Nathaniel Davis inherited the farm and the mill. It seems to have been a going concern until at least 1858 when the official map of Cheshire County shows a sawmill at that location. It seems the mill closed sometime during the Civil War. Closure may have been occasioned by poor management, but there were numerous environmental factors working against the mill’s success. The war changed markets dramatically requiring difficult or impossible adjustments for people like Nathaniel Davis. Sheep farming was experiencing a rebirth thanks to a demand for wool for uniforms. That benefited sheep farmers and wool processors, but not enterprises like Davis’. New Hampshire hill farms, in decline since the 1830’s were hit hard by the absence of large numbers of young men serving in the Union army. The kind of farming that had supported the Osborn mill was hard hit by this manpower loss. If the mill’s traditional markets were shrinking, Davis could have turned his hand to turning work required by the war. The bigger problem was probably a shortage of raw material. Extensive land clearing had stripped the land of trees and what little wood there was fed the voracious appetite of the steam boilers at the woolen mills in Harrisville which consumed thousands of cords per year.

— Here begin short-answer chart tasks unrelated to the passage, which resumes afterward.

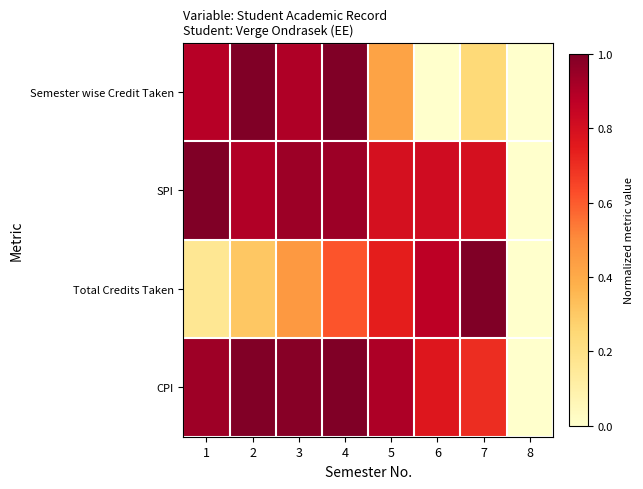

At how many categories does at least one series exceed 0?

7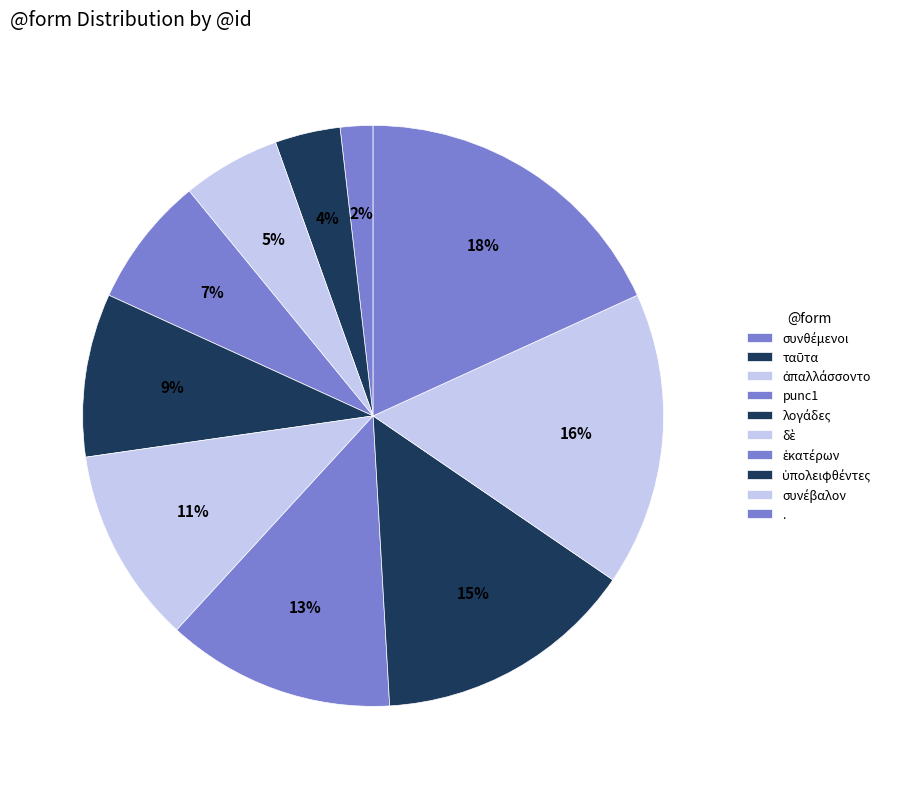

Count the number of slices in the pie.

10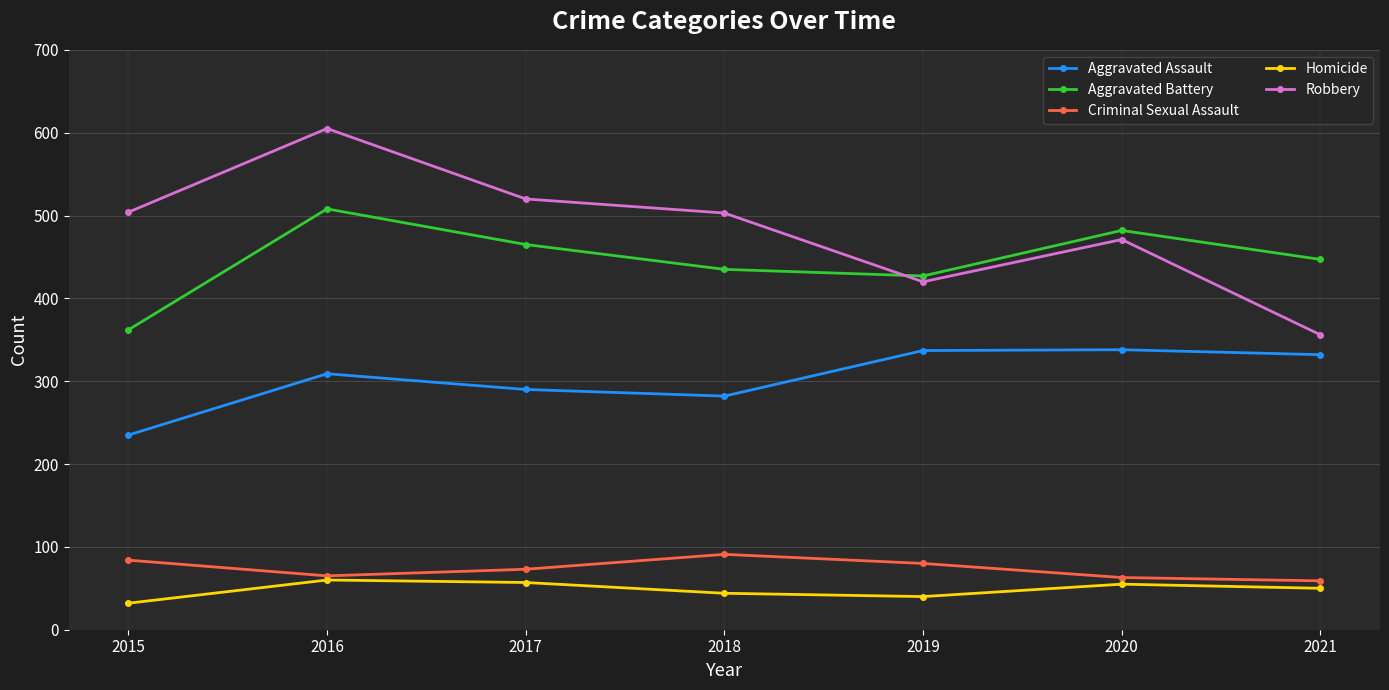

True or false: Homicide has more than 0 points higher than both neighbors.

True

Evidence of the closure can be seen in the absence of woodworking tools in the inventory of the Davis estate. By the time of Nathaniel’s death in 1866, there were only farming tools in his inventory indicating that the mill was no longer in operation. Gone were the planes, carpenter’s squares, etc. that are the stock of a woodworking business. In fact the place was sold to satisfy Nathaniel’s debts. His estate inventory listed exactly $10 in cash. Twenty-fours years after his father-in-law, Davis died a man of very modest means.
His widow, Mary, lived on the place for a few years by exercising her right to one third of the estate. According to the probate records, she was entitled to “that part of the dwelling house… which includes the parlor, parlor bedroom, kitchen and pantry with a privilege in the chamber, cellar and woodshed and small barn. Said dower to be subject to the right of tenant and occupancy of the other two thirds of the house and other buildings as they now stand.” Neighbor, James Stevens, purchased the farm from the estate.

The Osborn Well
In 1870 the place was purchased by Parker Hart. He was from Hancock, Massachusetts and likely used it as a seasonal home. His widow, Elizabeth, sold the place in 1901 to Louis Cabot, a wealthy Bostonian, who amassed thousands of acres in the northeast quarter of Nelson and probably did not use the buildings personally. Elizabeth may well have lived in the house as her deed of sale describes her as “of Nelson.” The daylilies that have naturalized throughout the foundation across the road from the main house are her legacy to our generation. The sale out of the Cabot estate in 1917 was the last deed to mention buildings. The town discontinued the road to the place in 1922.
The site may be visited via the Bailey Brook Trail created by the Nelson Trail Group; the trail begins 2.9 miles out Old Stoddard Road.